Exercise aim
Across the material that follows, tally each line in which "Peña" occurs, and state the total alone.

Provided records
※ ※ ※
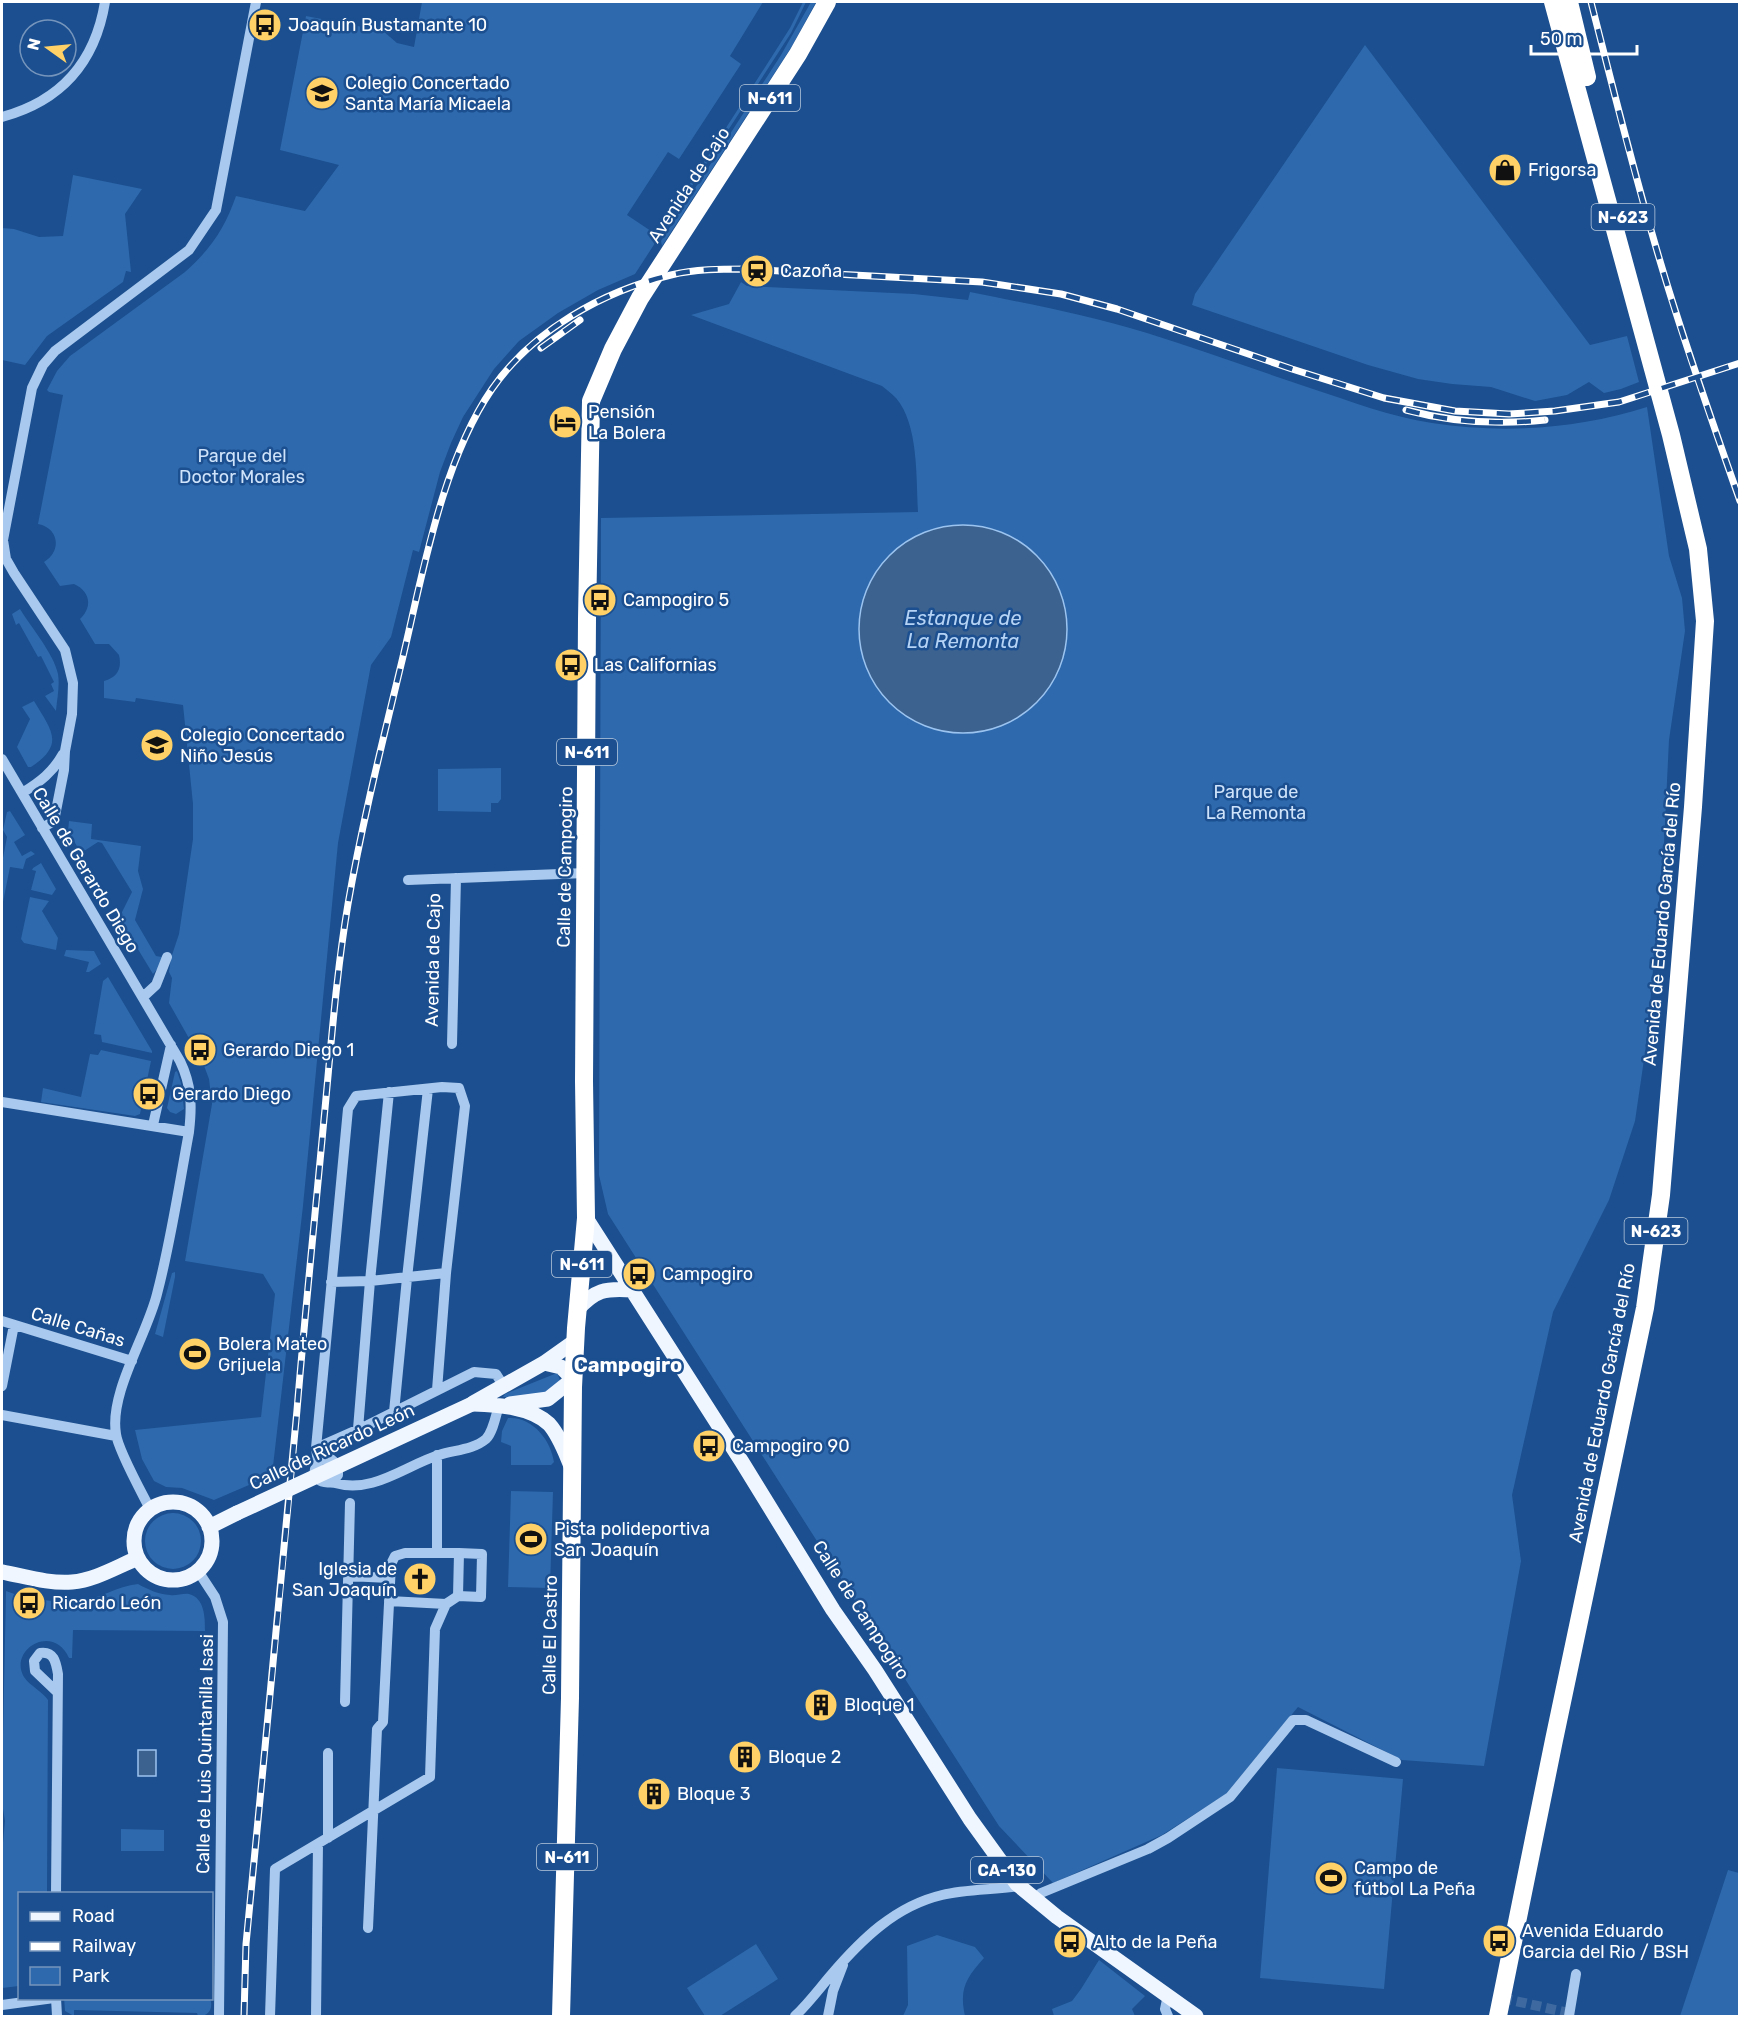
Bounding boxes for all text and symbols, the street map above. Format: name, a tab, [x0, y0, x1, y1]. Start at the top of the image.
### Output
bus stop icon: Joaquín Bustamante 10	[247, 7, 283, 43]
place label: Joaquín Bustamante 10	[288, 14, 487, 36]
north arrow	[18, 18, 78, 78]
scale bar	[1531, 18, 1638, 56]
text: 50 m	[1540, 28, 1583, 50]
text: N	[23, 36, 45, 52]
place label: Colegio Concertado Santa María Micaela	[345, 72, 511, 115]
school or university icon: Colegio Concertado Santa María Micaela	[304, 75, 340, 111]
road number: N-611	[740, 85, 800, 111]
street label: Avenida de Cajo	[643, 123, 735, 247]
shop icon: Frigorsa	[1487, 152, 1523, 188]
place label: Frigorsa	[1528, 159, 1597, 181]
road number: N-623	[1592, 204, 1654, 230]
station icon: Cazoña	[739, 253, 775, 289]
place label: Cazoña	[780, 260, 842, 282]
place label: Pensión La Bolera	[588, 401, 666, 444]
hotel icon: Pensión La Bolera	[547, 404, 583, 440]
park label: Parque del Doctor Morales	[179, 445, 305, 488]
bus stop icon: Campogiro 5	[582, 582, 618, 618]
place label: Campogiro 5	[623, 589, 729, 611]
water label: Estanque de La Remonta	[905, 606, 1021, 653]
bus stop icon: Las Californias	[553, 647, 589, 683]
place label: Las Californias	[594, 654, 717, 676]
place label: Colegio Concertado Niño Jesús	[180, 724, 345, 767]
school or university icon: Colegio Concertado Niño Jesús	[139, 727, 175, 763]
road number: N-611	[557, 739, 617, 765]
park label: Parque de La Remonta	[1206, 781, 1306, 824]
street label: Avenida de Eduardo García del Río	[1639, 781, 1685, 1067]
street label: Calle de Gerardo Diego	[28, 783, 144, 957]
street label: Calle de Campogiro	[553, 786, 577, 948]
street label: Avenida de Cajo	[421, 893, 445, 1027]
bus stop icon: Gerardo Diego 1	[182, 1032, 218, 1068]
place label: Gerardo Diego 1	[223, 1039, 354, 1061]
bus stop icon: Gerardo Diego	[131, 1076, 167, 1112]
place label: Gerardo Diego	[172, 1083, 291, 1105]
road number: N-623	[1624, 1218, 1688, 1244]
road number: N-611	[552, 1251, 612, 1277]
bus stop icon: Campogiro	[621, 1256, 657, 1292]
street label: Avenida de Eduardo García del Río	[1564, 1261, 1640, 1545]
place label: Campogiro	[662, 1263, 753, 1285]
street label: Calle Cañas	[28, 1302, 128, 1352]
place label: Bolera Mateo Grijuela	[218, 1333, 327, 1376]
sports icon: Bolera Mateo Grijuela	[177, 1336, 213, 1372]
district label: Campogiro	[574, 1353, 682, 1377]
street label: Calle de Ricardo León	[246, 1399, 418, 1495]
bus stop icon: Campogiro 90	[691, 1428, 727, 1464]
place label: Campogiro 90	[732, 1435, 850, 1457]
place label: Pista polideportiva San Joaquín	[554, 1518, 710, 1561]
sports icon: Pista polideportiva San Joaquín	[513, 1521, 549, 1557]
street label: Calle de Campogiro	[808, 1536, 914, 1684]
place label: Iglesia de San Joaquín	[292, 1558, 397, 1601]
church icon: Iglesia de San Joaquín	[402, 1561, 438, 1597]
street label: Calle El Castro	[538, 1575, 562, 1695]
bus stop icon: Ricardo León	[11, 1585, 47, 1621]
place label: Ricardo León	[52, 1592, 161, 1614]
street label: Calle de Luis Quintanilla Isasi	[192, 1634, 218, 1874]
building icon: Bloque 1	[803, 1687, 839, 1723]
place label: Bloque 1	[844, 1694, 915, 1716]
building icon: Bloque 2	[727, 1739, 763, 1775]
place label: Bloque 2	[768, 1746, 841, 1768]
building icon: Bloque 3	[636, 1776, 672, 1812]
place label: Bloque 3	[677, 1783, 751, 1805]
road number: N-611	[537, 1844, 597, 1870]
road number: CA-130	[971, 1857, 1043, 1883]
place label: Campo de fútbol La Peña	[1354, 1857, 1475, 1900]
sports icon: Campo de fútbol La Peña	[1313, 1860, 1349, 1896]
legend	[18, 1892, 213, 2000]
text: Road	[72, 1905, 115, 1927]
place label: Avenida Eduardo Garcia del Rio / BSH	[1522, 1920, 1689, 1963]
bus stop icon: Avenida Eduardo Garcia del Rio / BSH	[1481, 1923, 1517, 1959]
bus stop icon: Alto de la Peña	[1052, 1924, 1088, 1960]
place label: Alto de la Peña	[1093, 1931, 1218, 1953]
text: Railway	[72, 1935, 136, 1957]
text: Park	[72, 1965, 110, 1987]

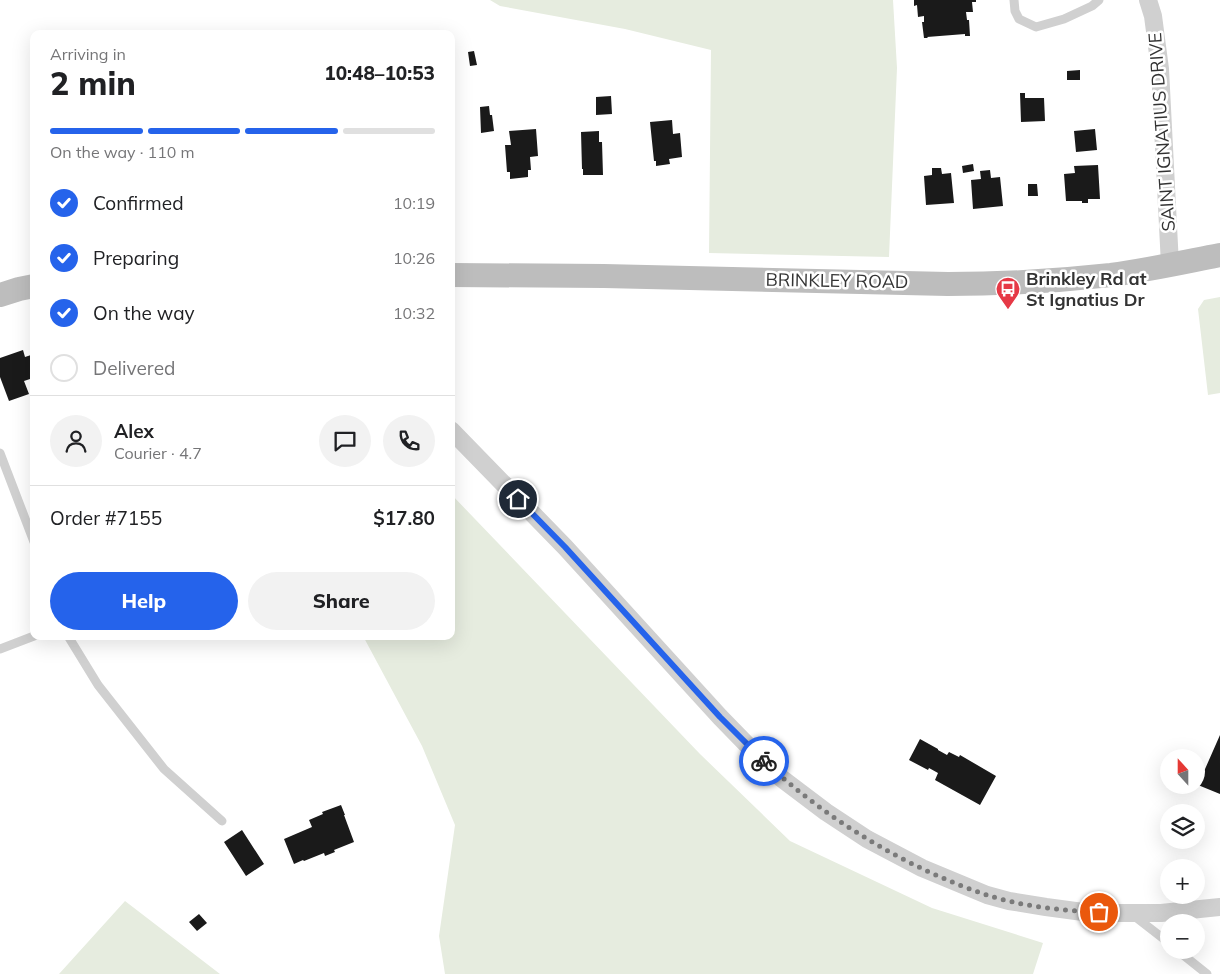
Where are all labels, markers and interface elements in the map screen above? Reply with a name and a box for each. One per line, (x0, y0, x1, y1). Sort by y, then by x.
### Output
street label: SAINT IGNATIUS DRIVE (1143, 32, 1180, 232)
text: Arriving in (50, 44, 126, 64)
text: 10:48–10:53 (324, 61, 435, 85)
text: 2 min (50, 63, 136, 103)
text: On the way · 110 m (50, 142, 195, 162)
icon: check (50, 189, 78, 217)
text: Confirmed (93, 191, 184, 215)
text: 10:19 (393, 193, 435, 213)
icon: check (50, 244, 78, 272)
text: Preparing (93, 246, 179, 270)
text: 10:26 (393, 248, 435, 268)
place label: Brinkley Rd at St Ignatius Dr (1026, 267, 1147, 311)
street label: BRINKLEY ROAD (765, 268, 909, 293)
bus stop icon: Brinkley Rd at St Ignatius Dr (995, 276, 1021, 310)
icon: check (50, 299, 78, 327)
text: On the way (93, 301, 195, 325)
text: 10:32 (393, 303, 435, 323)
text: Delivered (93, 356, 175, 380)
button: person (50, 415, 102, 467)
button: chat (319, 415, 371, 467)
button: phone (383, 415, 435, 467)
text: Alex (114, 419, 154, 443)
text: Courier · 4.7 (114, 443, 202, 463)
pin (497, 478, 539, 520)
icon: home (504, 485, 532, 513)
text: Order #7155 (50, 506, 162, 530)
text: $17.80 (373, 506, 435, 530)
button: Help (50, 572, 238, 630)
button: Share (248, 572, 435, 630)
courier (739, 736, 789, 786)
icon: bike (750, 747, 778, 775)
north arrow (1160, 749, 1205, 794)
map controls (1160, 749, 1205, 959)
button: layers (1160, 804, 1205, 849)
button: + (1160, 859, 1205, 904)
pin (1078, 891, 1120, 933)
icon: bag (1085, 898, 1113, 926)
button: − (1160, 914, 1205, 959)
※ ※ ※
Written answer
4